- **WORK TO BE COMPLETED**: Take from the material every line containing the string "shoulder" and copy it.
BEGIN GIVEN ENTRIES
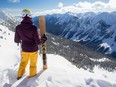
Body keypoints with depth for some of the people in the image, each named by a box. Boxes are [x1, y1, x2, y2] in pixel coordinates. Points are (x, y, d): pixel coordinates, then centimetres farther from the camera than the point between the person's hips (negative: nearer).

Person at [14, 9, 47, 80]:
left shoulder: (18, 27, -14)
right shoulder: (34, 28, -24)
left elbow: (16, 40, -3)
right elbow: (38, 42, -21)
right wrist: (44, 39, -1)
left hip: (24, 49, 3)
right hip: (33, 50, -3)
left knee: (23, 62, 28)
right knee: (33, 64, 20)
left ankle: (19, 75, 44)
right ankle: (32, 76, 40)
END GIVEN ENTRIES
BEGIN GIVEN ENTRIES
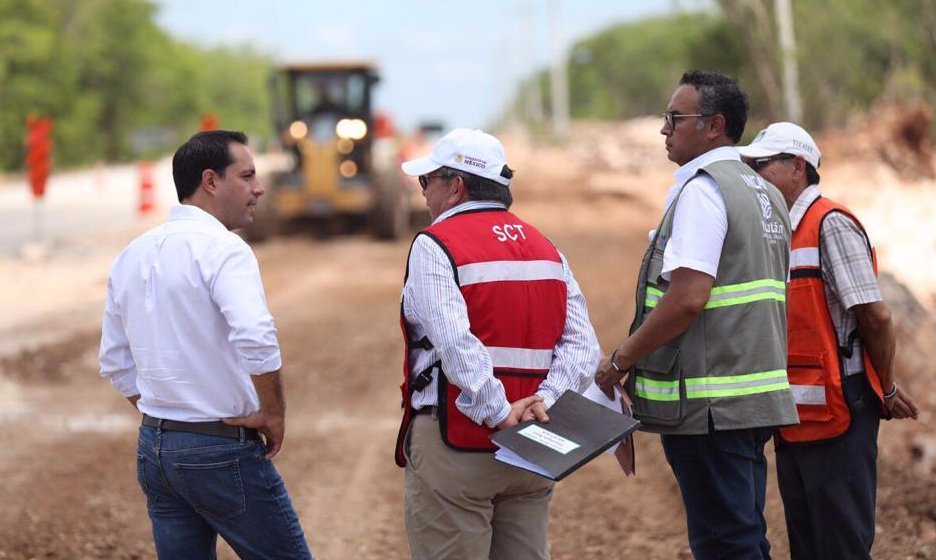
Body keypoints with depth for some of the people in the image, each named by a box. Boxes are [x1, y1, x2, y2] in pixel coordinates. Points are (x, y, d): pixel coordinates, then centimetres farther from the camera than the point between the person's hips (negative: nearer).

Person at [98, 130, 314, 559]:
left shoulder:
END GIVEN ENTRIES
- **THE ANSWER**:
left shoulder: (18, 27, -14)
right shoulder: (34, 28, -24)
left shoulder:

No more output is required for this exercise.